Source texts of formatted documents:
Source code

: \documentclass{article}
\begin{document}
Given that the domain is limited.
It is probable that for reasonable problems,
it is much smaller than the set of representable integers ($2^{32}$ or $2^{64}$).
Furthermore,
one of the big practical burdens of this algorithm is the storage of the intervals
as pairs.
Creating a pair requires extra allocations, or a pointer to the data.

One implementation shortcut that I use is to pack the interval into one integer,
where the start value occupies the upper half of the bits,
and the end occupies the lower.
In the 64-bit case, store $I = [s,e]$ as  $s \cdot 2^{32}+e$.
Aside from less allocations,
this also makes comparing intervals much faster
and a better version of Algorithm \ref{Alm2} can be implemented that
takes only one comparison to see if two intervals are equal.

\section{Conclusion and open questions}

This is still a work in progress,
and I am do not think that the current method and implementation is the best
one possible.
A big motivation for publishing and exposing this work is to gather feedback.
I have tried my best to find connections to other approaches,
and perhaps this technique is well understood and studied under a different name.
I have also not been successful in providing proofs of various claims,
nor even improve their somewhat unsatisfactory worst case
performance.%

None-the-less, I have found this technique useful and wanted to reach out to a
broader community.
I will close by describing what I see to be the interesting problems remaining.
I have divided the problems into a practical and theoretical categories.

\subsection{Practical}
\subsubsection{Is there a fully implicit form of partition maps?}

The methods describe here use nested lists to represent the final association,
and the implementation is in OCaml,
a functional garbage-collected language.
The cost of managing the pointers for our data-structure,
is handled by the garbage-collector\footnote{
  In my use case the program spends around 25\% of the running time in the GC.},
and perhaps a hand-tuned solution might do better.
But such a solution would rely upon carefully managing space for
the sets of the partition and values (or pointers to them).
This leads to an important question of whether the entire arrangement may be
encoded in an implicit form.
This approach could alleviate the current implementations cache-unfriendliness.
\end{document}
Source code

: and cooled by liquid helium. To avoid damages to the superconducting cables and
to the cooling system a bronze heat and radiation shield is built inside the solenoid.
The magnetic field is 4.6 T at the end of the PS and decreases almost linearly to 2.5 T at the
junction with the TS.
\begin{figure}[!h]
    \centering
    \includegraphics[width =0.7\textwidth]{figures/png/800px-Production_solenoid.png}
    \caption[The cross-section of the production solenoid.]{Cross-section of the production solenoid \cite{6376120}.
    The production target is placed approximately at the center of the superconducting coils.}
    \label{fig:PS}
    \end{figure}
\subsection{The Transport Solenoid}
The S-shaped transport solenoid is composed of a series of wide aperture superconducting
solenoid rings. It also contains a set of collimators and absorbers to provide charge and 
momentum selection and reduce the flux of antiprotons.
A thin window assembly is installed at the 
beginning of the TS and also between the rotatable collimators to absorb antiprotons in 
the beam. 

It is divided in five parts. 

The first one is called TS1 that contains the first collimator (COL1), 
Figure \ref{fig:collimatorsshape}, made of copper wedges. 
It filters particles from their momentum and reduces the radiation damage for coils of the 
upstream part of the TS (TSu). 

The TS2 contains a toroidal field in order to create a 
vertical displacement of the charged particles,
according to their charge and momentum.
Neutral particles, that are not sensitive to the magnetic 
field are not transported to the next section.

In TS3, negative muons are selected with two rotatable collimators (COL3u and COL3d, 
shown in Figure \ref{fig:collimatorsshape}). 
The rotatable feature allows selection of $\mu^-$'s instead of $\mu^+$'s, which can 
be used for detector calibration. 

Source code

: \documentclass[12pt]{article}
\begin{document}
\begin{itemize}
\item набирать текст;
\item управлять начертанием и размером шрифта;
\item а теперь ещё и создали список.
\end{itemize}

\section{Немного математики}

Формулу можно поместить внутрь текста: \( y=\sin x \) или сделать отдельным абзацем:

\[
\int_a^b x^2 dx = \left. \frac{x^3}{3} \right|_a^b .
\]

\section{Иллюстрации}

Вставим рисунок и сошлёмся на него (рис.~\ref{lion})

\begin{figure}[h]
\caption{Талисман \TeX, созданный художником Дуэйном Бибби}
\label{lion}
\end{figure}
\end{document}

-- To-do item --
Copy out exactly the lines between the line with "dx = \left." and the last line of the entries, counting both of those lines.

-- Task solution --
\int_a^b x^2 dx = \left. \frac{x^3}{3} \right|_a^b .
\]

\section{Иллюстрации}

Вставим рисунок и сошлёмся на него (рис.~\ref{lion})

\begin{figure}[h]
\caption{Талисман \TeX, созданный художником Дуэйном Бибби}
\label{lion}
\end{figure}
\end{document}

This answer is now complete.